芥川龍之介『鼻』の簡単なあらすじと読書感想文の見本です。感想文は1649字ほど書きました。高校生や中学生の方は、この感想文の例を参考にして書き方を工夫してみてください。
『鼻』の簡単なあらすじ
あらすじは次の通りです。
以上のあらすじをふまえて書きます。
『鼻』感想文の例
他者から評価されるということは、悩みの種にもなれば努力の動機づけともなりうる。そのような周囲の目を気にする心がなくなれば、おだやかな生活をおくることができるはずだ。
禅智内供は非常に長い鼻を持っていて、その鼻の長いことを気にしている。また、自分が鼻を気にしていることを知られるのも嫌であった。短く見せようとしたり、自分と同じような鼻を持っている人を探してみたりしたが、彼と同じく大きな鼻を持つ人はいなかった。ある日、弟子の一人が医者から鼻を短くする方法を聞いたので、それを試してみることにした。すると、鼻はたしかに短くなったのだが、かえって人々に笑われるようになってしまう。それを恨めしく思っていたところ、ある朝、とつぜん鼻はもとの長さに戻り、彼は非常にはればれした心もちになったのであった。
鼻は人の顔の美醜を左右する重要な部位である。顔のよいことをほめるのに、鼻筋のとおった、という表現を使うこともある。しかし、内供の鼻は不格好で異様である。
長さは五六寸あって、上唇の上から顋の下まで下っている。形は元も先も同じように太い。云わば、細長い腸詰めのような物が、ぶらりと顔のまん中からぶら下っているのである。
このような鼻を持っている人はおそらく現実には存在しないだろうが、内供と同じようにコンプレックスを抱えている人は多いだろう。体の部位の形や背の高低などの外見によるものもあれば、出身地や出自など外見に表れないものもある。人によってそれぞれ何かしらの特徴があって、それを負い目に感じる人は少なくないはずだ。そして、そのコンプレックスを克服しようと工夫をこらすこともしばしばである。内供が鼻の見え方を工夫したり、自らと同じような形の鼻を探してみたりしたのと同じような工夫である。とくに、内供が自分と同じような鼻を持つ者がいないかを知りたくて、いちいち人の鼻に注目したり、いにしえの文献を読みあさったりする点は非常に共感を呼ぶところである。

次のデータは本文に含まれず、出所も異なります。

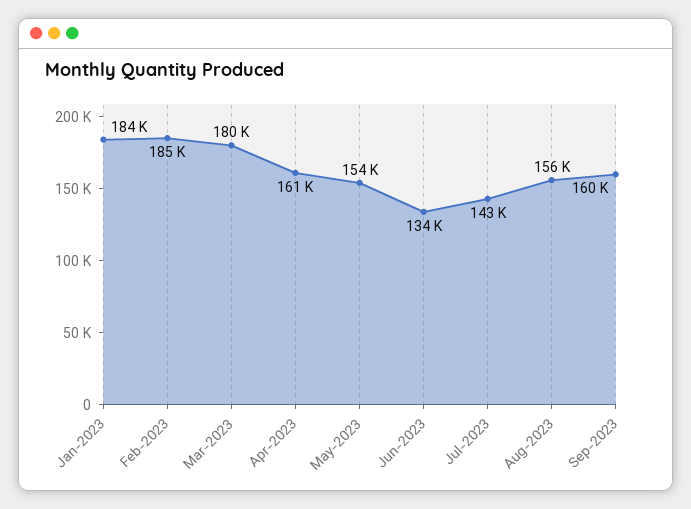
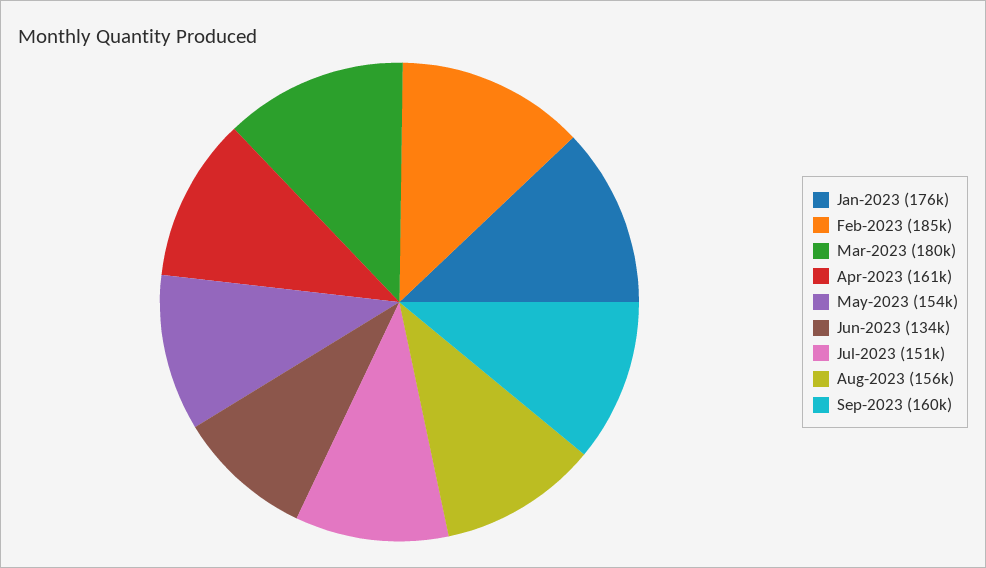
Jan-2023: 184000 -> 176000
Jul-2023: 143000 -> 151000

内供の鼻の手術は成功する。彼の鼻は短くなったのだ。だから、彼が自らの鼻のことで悩むことはないと思われた。ところが、内供の予期に反して彼の鼻は依然として周囲の人々の嘲笑の的であった。むしろ、よりあからさまに笑われるようになってしまった。内供の鼻のどこがおかしいのか、笑う人々の心理はそれほど深く語られていない。重要なのは内供の心理なのだ。彼は鼻が短くなっても悩みを克服することができない。克服するどころかかえって彼の心理状態は悪くなってしまう。鼻の短くなった彼は気も短くなってしまったようで、あたりの弟子たちをいじわるくしかりつけるようになる。鼻が短くても長くても悩みはつきない。彼の鼻を気にする心そのものが悩みの種だったのである。これを克服するには悩む心を捨てなくてはならないのだが、内供はふとしたきっかけでそれを克服する。内供がある朝目を覚ますと、鼻のあたりの感覚が変わっている。鼻に手をあててみると、もとの異様に長い鼻がそこにあったのだ。彼は「こうなれば、もう誰も哂うものはないにちがいない」と考える。もちろん、周囲の人々は彼の鼻を笑うだろう。しかし、内供はもはやそのことを気にしていない。彼は悩む心そのものを克服することができたのである。
他者からの評価は気になることの一つであろう。満足も不満足も人の評価によって左右されてしまうとも言える。内供が鼻の手術を成功させることができても、それを評価する、あるいは好意的にとらえる人がいなかったから、内供は悩みを克服できなかったのである。周囲をとりまく人間の目、すなわち世間体を気にすることからのがれることができれば本当の幸福感を得られるだろう。内供のように悩みをのりこえた境地にいたることができれば本当の幸福が訪れるはずである。ただ、他者からの評価を気にすることが必ずしも悪いことではない。他者から承認されたいという欲求は人間としてあたりまえに備わっているものである。それが努力の動機づけとなるならば有意義である。
(1649字)
まとめ
人々が内供の短くなった鼻を見て笑う理由が理解できないですね。簡単な説明は本文中にあるのですが、いまいちピンとこないです。内供をふたたび同じような境遇におとしいれてやりたい心理、よくわからないんです。この点に注目してまたべつの感想文が書けるかもしれません。